[Document understanding data]

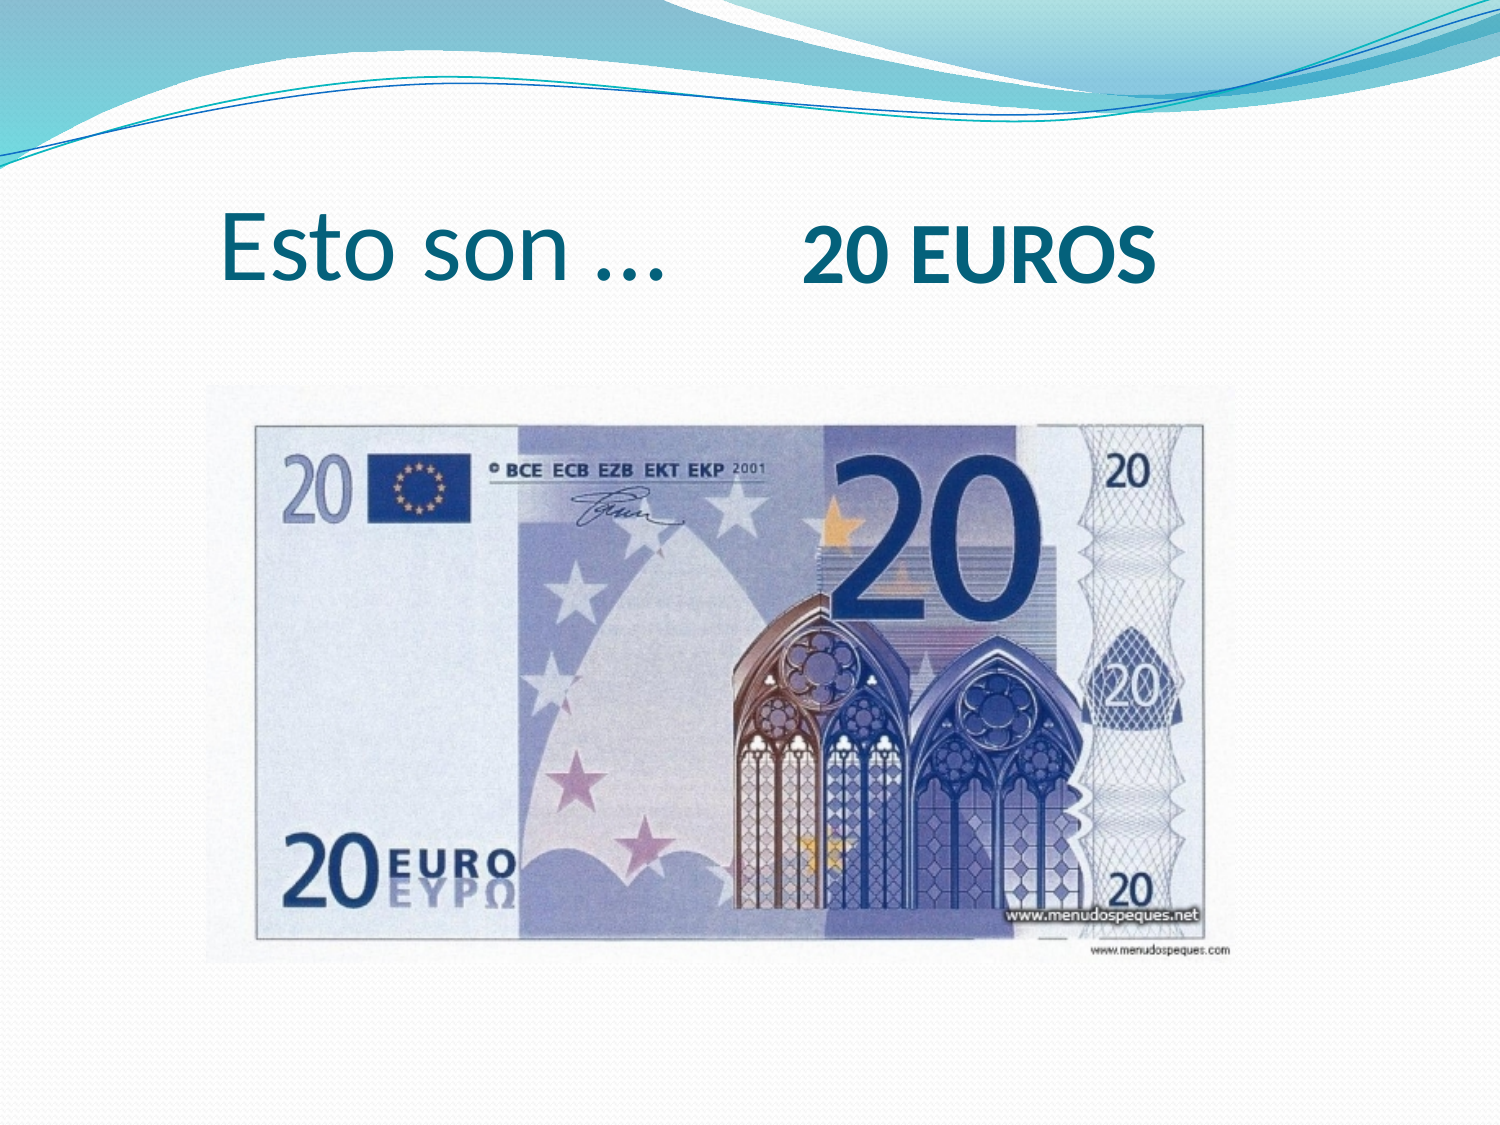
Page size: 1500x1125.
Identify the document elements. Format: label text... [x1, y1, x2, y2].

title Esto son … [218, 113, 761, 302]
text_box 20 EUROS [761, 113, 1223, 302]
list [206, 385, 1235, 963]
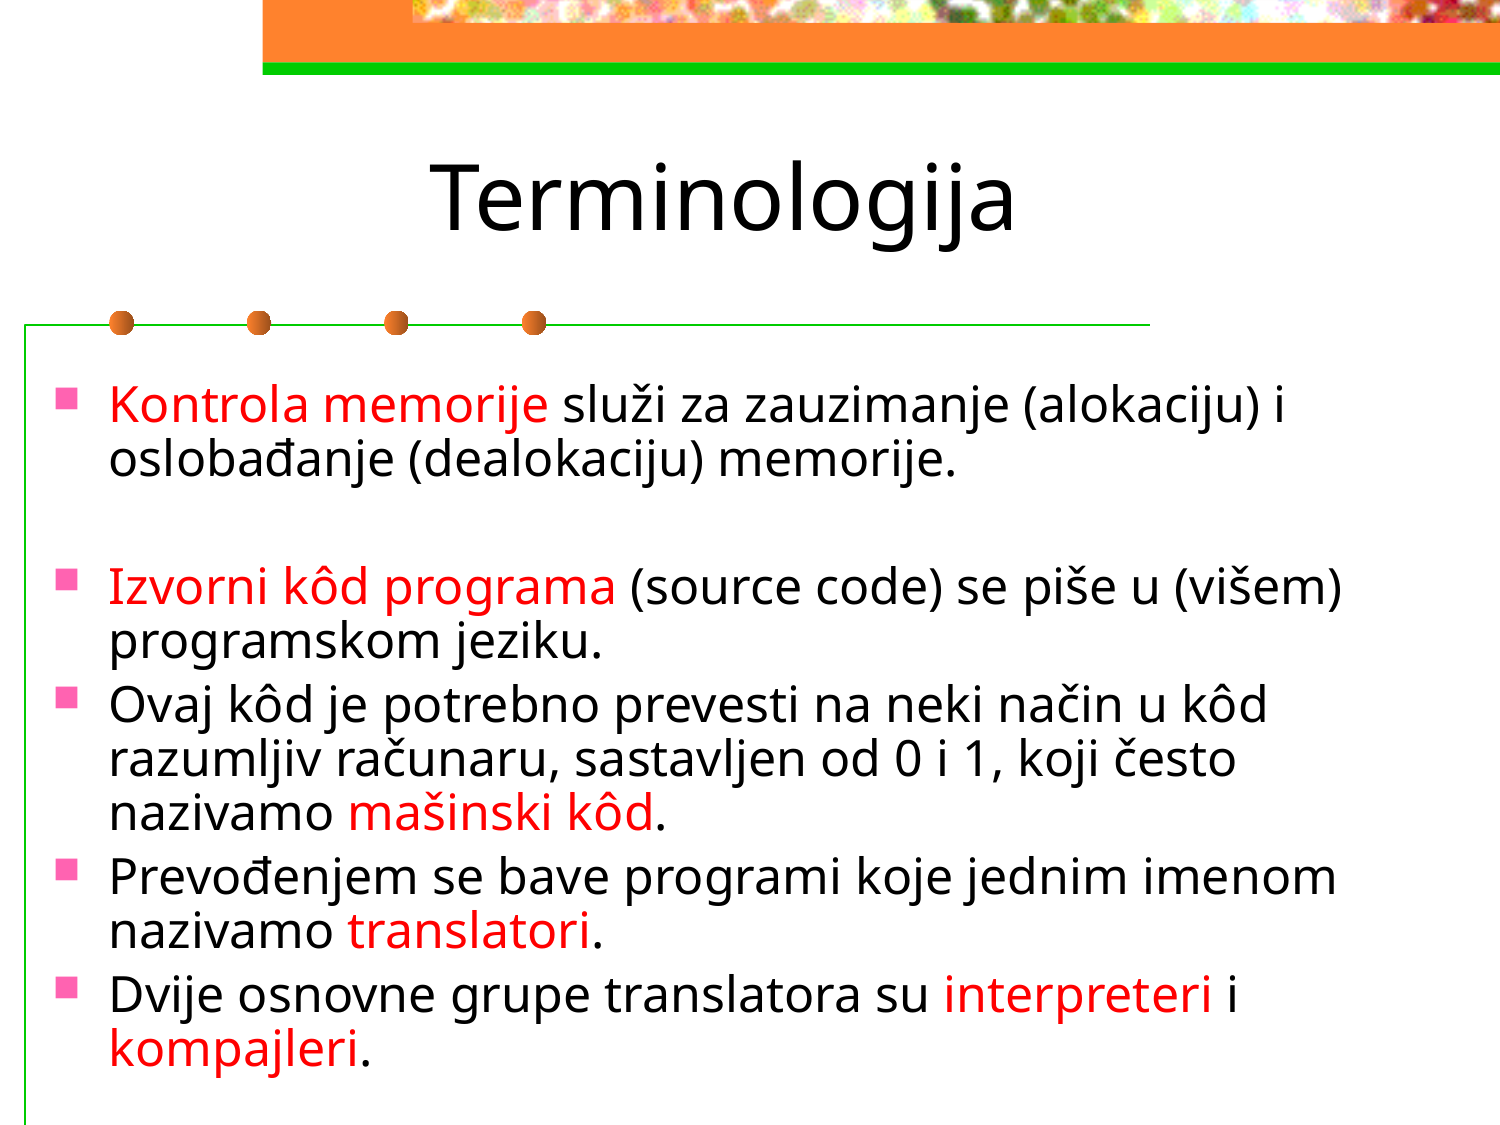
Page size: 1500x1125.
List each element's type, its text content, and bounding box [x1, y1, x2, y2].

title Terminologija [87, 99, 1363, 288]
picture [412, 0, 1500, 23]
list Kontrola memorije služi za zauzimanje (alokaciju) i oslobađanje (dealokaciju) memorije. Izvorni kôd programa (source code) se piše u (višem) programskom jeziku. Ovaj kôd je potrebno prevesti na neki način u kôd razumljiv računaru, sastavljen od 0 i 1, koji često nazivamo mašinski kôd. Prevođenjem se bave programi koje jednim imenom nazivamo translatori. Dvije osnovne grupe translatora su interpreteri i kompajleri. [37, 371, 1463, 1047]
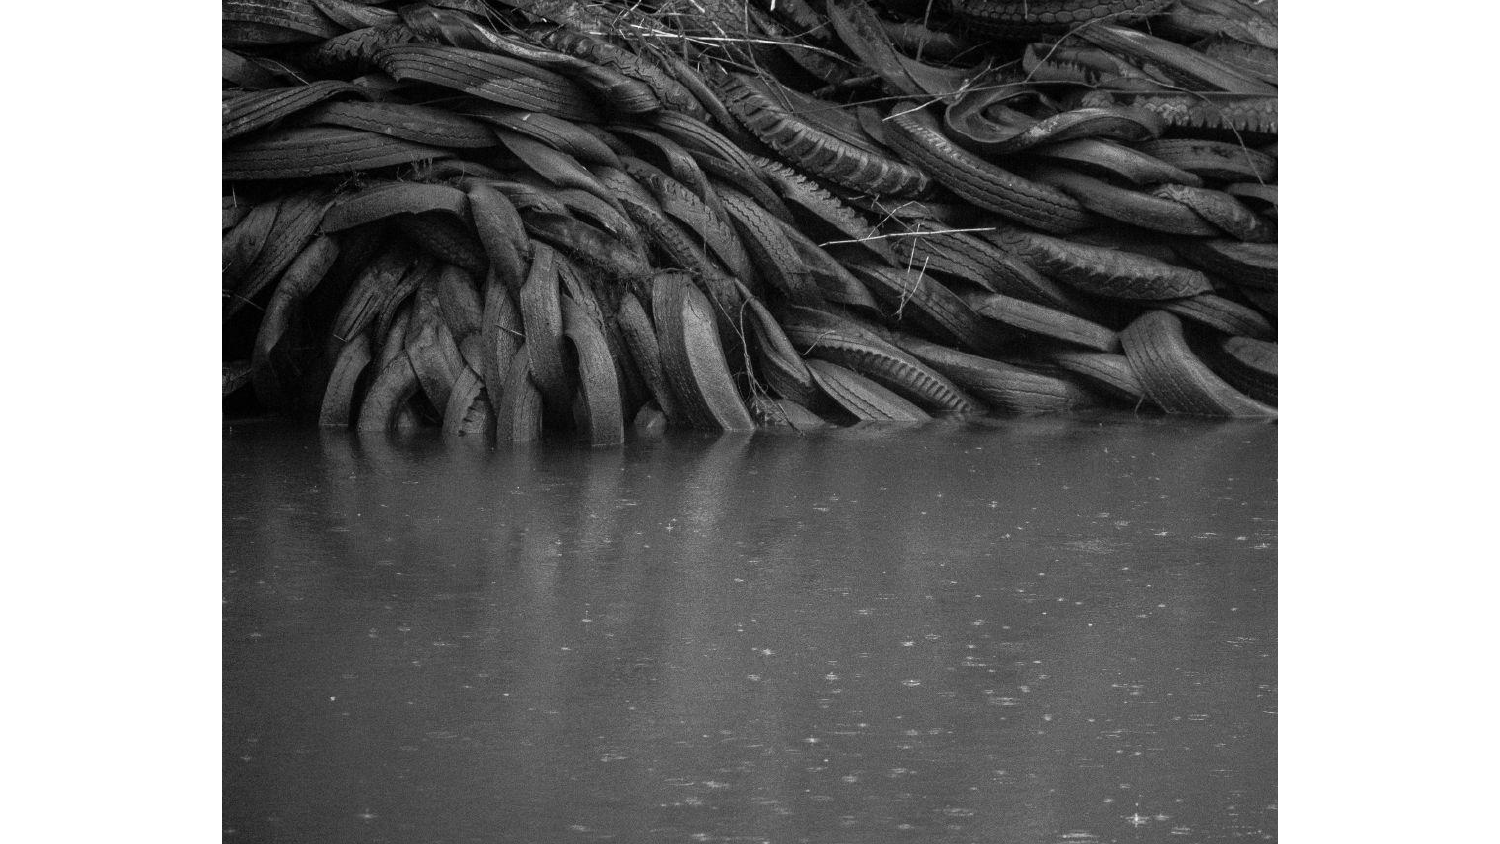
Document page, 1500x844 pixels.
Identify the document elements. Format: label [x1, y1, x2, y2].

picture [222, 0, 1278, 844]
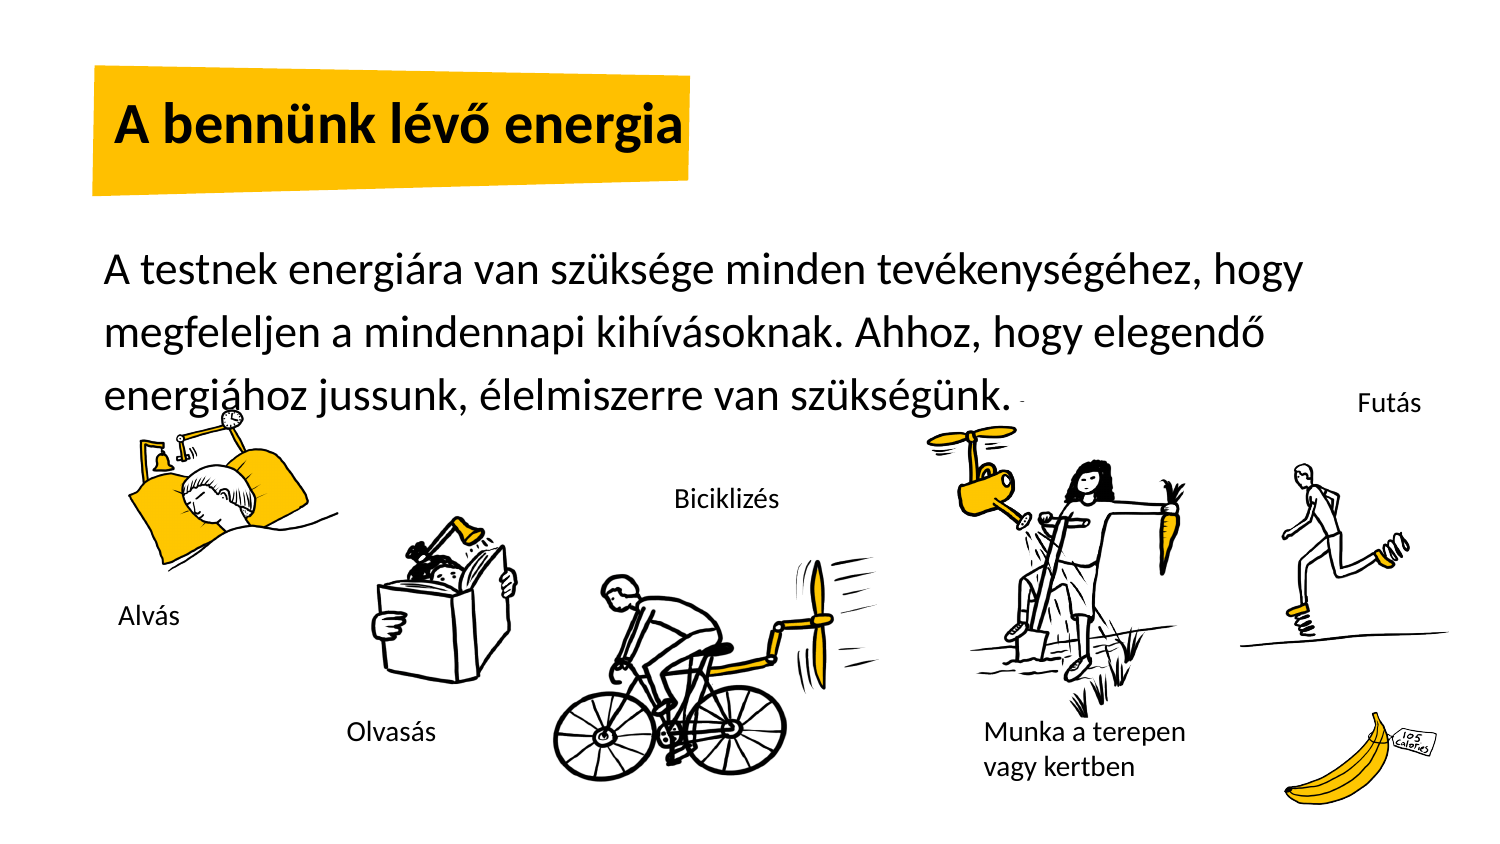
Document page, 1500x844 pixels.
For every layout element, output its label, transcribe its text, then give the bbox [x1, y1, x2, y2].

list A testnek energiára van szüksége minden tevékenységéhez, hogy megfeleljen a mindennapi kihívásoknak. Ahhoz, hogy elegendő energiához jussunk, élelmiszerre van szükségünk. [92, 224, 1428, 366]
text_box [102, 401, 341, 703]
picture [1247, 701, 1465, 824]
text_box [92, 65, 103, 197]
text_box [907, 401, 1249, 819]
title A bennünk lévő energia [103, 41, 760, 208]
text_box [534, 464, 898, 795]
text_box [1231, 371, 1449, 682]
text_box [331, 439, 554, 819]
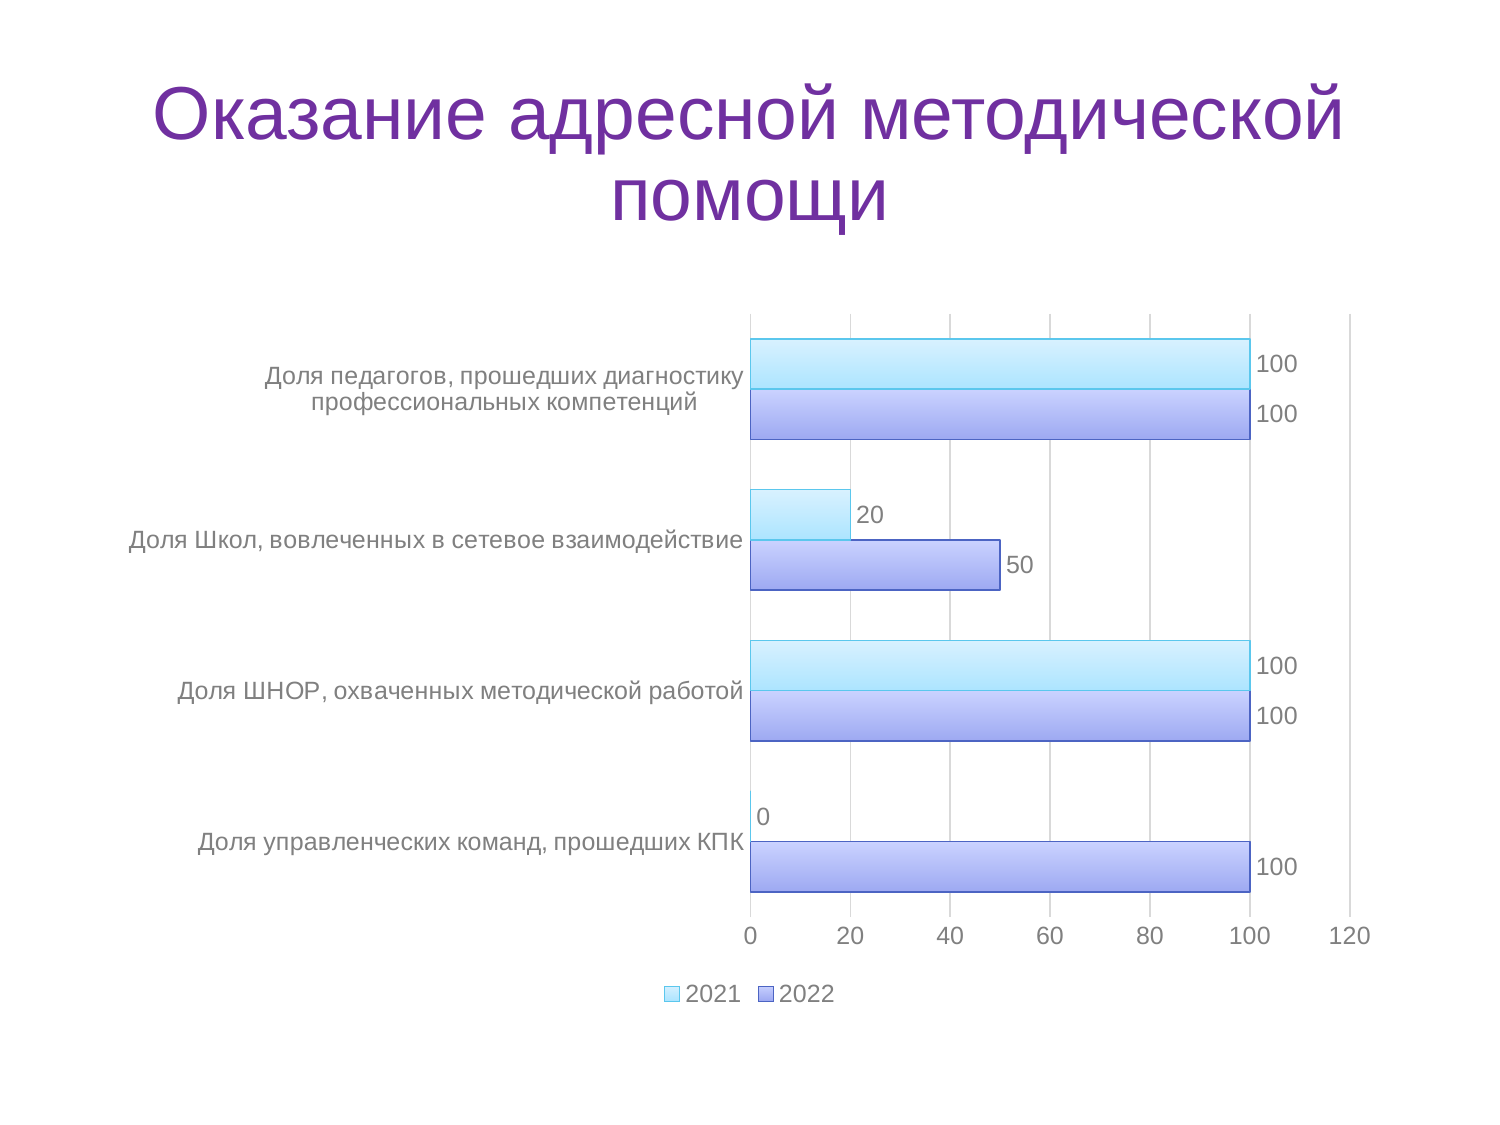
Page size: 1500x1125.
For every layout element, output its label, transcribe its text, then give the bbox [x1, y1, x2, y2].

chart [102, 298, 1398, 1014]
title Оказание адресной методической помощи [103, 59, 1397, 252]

● AIM OF THE TASK
Retyped exactly, the lines from the one holding "text_box [534, 464, 898, 795]" through the last line of the data above are the whole answer. Pictures stay out.

● SOLUTION
text_box [534, 464, 898, 795]
text_box [1231, 371, 1449, 682]
text_box [331, 439, 554, 819]
Page size: 1500x1125.
For every layout element, output its label, transcribe its text, then give the bbox [x1, y1, x2, y2].

chart [102, 298, 1398, 1014]
title Оказание адресной методической помощи [103, 59, 1397, 252]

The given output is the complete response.